(Extrait):
================

Nous l’avons écrit ici-même à plusieurs reprises : il n’y a que les Centrafricains, et eux seuls, pour rendre la dignité, la paix et la tranquillité à leur Nation meurtrie. Les pays amis qui leur viennent en aide, la communauté internationale qui se dépense tant depuis des années à travers le déploiement de nombreuses missions d’interposition ou d’accompagnement des « transitions » ne parviendront à aucun résultat tangible si les filles et les fils de ce pays, dont certains se sont mués en Séléka ou en Anti-balaka, ne décideront pas d’enterrer définitivement la hache de guerre.

En cinquante-cinq ans d’indépendance, comme la plupart de ses voisins, la Centrafrique a connu son lot de pronunciamientos, de désordres qui accompagnent des alternances chaotiques, de morts, de blessés, de sans-abri, de déplacés et d’exilés volontaires ou forcés. Elle a aussi connu des moments de répit, certes brefs, mais qui firent croire à ses habitants qu’ils pouvaient s’attendre à un mieux vivre, au progrès et à la prospérité. Chaque fois s’intercalaient, malheureusement, de longues périodes d’incertitude qui l’ont menacée d’implosion. Si, en dépit des soubresauts, ce pays garde la tête hors de l’eau, ses institutions de transition tiennent et sont reconnues par le concert des Nations, c’est qu’il y a espoir que la Centrafrique sortira de ces épreuves grandie.

Il restera à considérer la partition que chacun de ceux qui aspirent à diriger le pays de Barthelémy Boganda jouera dans un avenir proche. Le 27 décembre prochain est la date retenue pour l’élection présidentielle et les élections législatives censées mettre fin à une transition qui s’étire en longueur pour diverses raisons. Aussitôt cette échéance annoncée, les candidatures à la fonction suprême se sont amoncelées. A ce jour, vingt-sept personnalités ont confectionné leur dossier dans le but de solliciter les suffrages de leurs compatriotes. Autant dire que sur ce plan aussi, la Centrafrique n’échappe pas à la règle car sur le continent, le nombre de candidats-présidents a le plus souvent dépassé la moyenne de dix. Ceci quel que soit l’état de déliquescence dans lequel se trouve le pays concerné, quel que soit aussi le volume du tiroir-caisse public.

================

(Données fournies):
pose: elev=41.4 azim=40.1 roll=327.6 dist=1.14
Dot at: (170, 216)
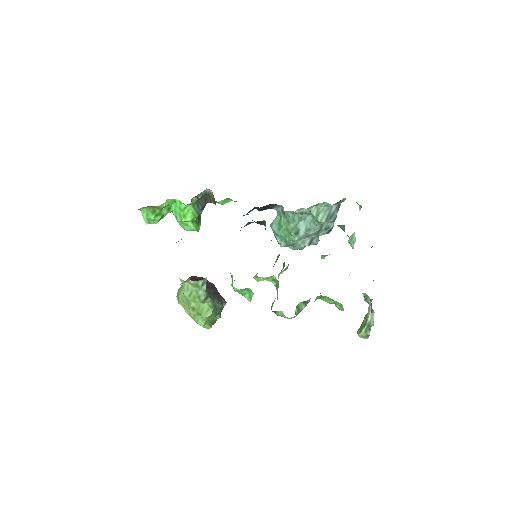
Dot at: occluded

================

(Consignes):
A) Recopiez tel quel le passage de l'extrait sur la Centrafrique qui va de « En cinquante-cinq ans » à « ces épreuves grandie. », ces deux bornes comprises.
B) Selon l'extrait sur la Centrafrique, qu'est-ce que les Centrafricains sont les seuls à pouvoir rendre à leur Nation ? Donnez chaque élément.
C) Traduisez en anglais cette phrase de l'extrait : « A ce jour, vingt-sept personnalités ont confectionné leur dossier dans le but de solliciter les suffrages de leurs compatriotes. »
Ces données viennent d'une autre source.

(Corrigé):
A)
En cinquante-cinq ans d’indépendance, comme la plupart de ses voisins, la Centrafrique a connu son lot de pronunciamientos, de désordres qui accompagnent des alternances chaotiques, de morts, de blessés, de sans-abri, de déplacés et d’exilés volontaires ou forcés. Elle a aussi connu des moments de répit, certes brefs, mais qui firent croire à ses habitants qu’ils pouvaient s’attendre à un mieux vivre, au progrès et à la prospérité. Chaque fois s’intercalaient, malheureusement, de longues périodes d’incertitude qui l’ont menacée d’implosion. Si, en dépit des soubresauts, ce pays garde la tête hors de l’eau, ses institutions de transition tiennent et sont reconnues par le concert des Nations, c’est qu’il y a espoir que la Centrafrique sortira de ces épreuves grandie.

B) La dignité, la paix et la tranquillité.

C) To date, twenty-seven public figures have put together their applications in order to seek the votes of their fellow citizens.